Trecho fornecido:
#####

Por fim, Jesus nos fala da conexão que existe entre nossa boca (palavras) e nosso coração (consciência): “O homem bom tira coisas boas do bom tesouro do seu coração. Mas o homem mau tira coisas más do seu mau tesouro, pois sua boca fala do que o coração está cheio” (Lc 6,45). De novo é preciso lembrar: nós não somos produto do meio em que nos encontramos; nós somos produto daquilo que decidimos dizer e fazer, não obstante a influência externa. Antes de uma palavra sair da minha boca, ela precisa passar pela minha consciência: o que eu vou dizer vai edificar alguém? Diante daquilo que os outros estão comentando, a minha opinião vai trazer esclarecimento ou causar mais confusão? Diante de uma discussão, o que vai favorecer o restabelecimento da paz: a minha palavra ou o meu silêncio?

Prestemos atenção ao que falamos no dia a dia. O nosso falar revela como está o nosso coração: se habitado pela paz ou pela guerra; pela esperança ou pelo desespero; por uma vida com sentido ou por uma vazia fútil, vazia, sem sentido... Prestemos atenção a quem estamos seguindo nas redes sociais: essa pessoa tem valores cristãos? Ela tem uma visão profunda ou superficial da vida? Ela me ajuda a enxergar além ou é apenas uma pessoa cega que está me levando para o mesmo buraco em que ela vive? O filtro da minha consciência precisa ser limpo, para que eu não engula sem discernimento alguém tudo o que ouço e vejo? Cada um se alimenta daquilo que tem fome: estou me alimentando de palavras e de imagens que favorecem minha saúde emocional e espiritual ou que alimentam em mim um estilo de vida doentio?

#####

Registros a processar:
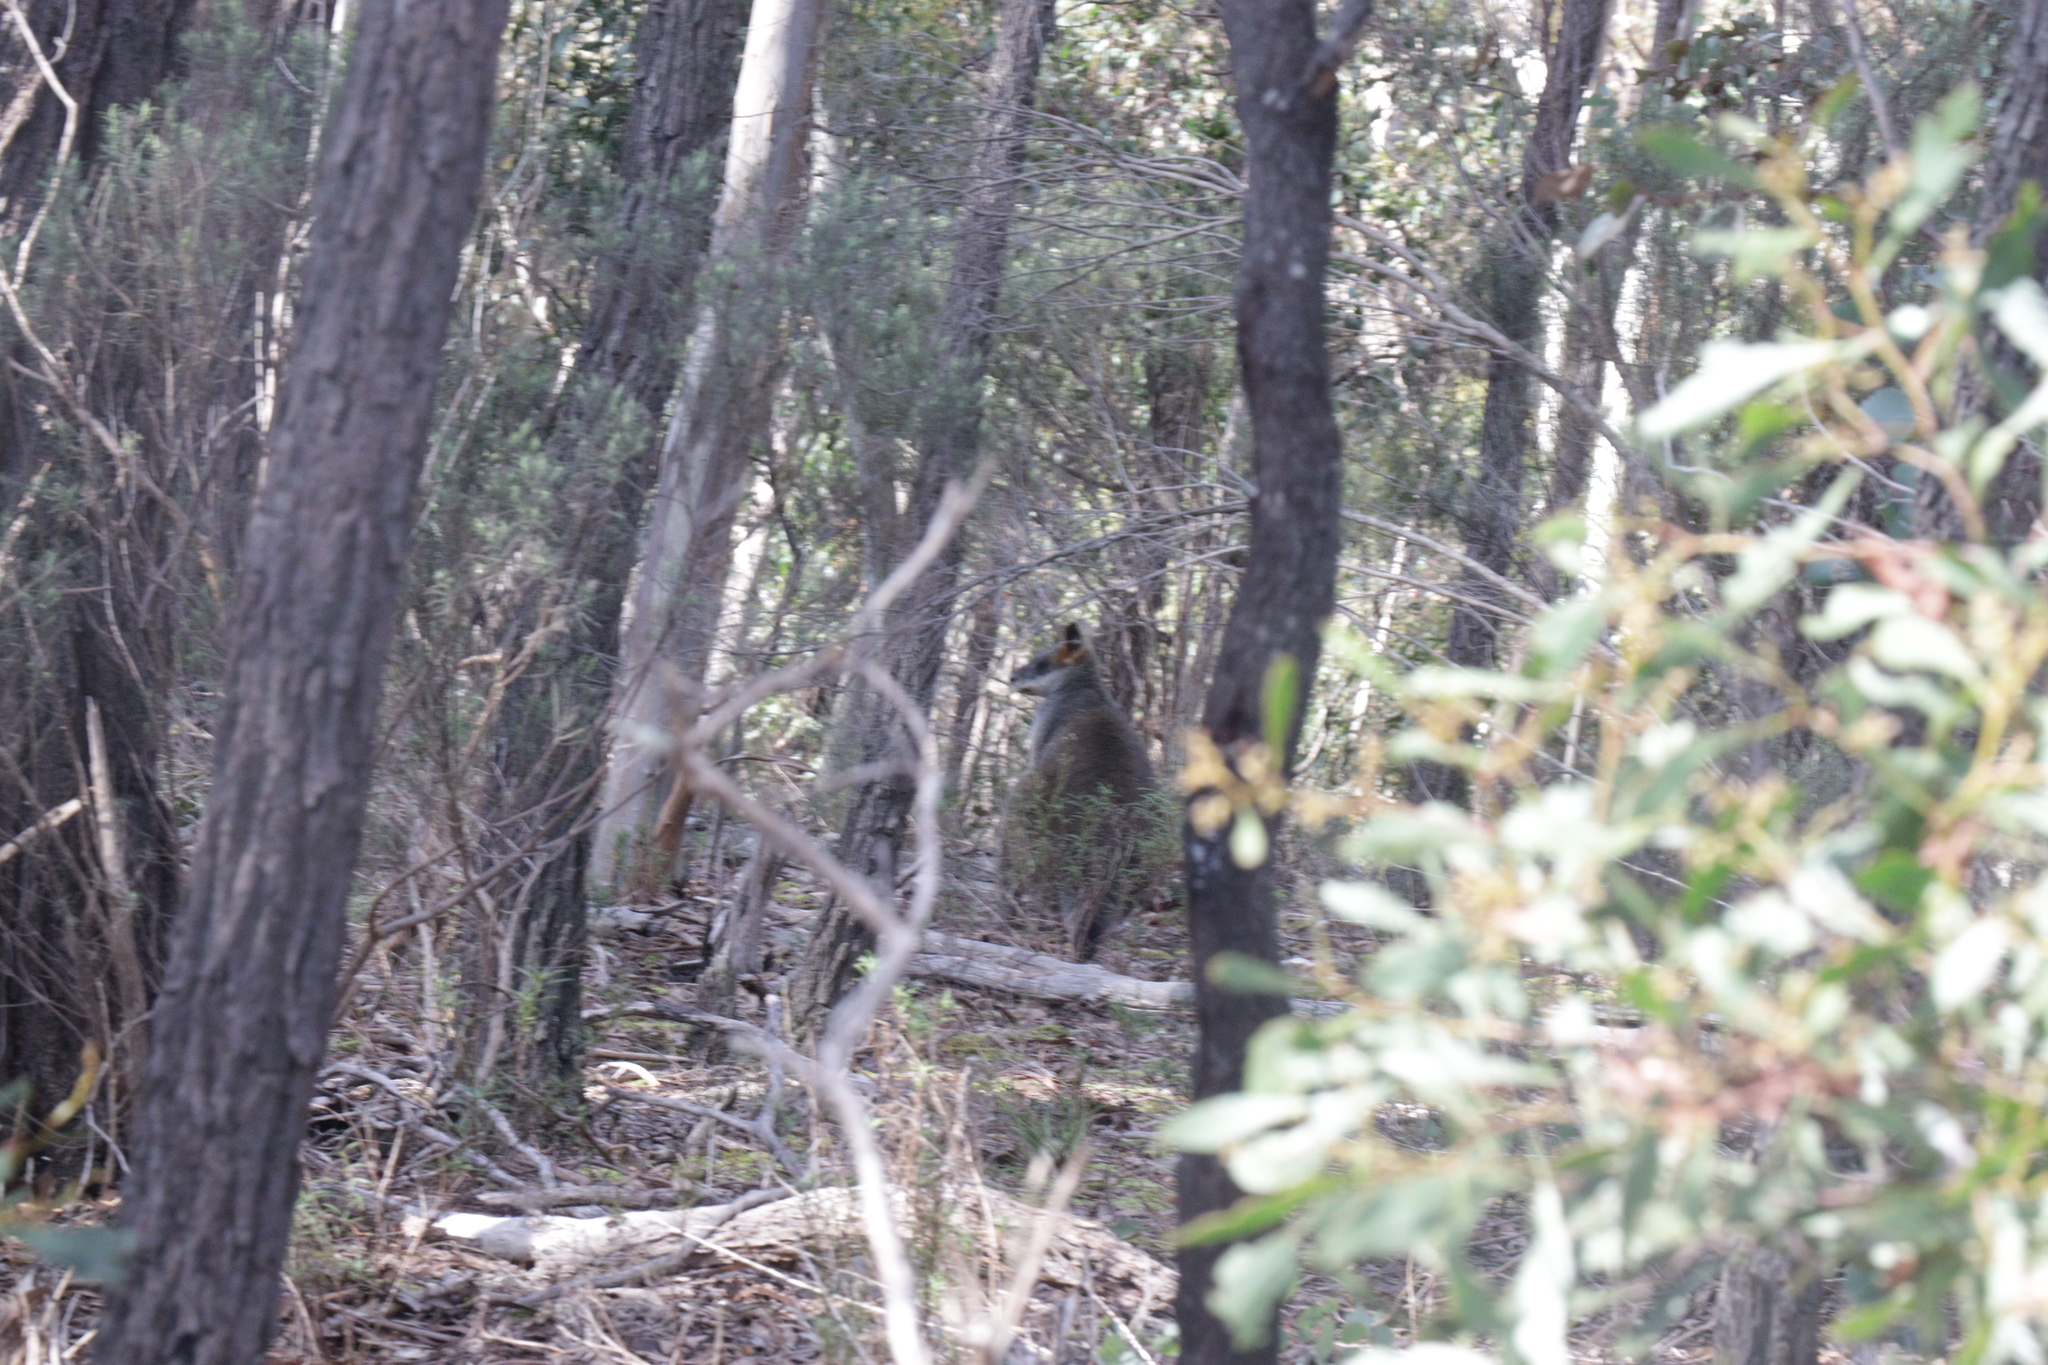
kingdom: Animalia
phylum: Chordata
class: Mammalia
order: Diprotodontia
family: Macropodidae
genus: Wallabia
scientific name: Wallabia bicolor
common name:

#####

Exercício 1: No trecho sobre a conexão entre a boca e o coração, do que fala a boca, segundo a citação de Lucas 6,45?
Exercício 2: Coloque em uma lista numerada as linhas dos registros, começando pela linha com "order: Diprotodontia" e seguindo até o fim dos registros. Deixe de fora as linhas em branco.

Resposta completa 1: A boca fala do que o coração está cheio.

Resposta completa 2:
1. order: Diprotodontia
2. family: Macropodidae
3. genus: Wallabia
4. scientific name: Wallabia bicolor
5. common name:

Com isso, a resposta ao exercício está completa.